[Required work]: Only the lines from the one containing "Toont alle 2 resultaten" to the end of the entries should be written out, each exactly as it stands, both ends included.

[Study material]:

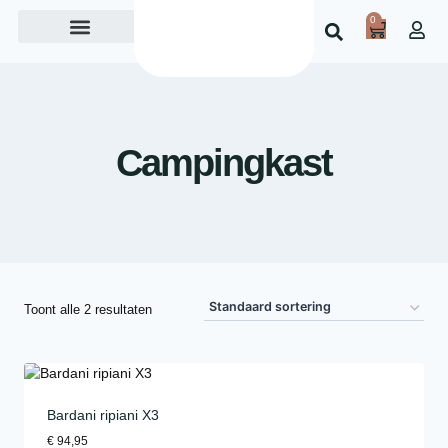
0
Over ons
Campingkast
Toont alle 2 resultaten
Bardani ripiani X3
€
94,95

[Task solution]:
Toont alle 2 resultaten
Bardani ripiani X3
€
94,95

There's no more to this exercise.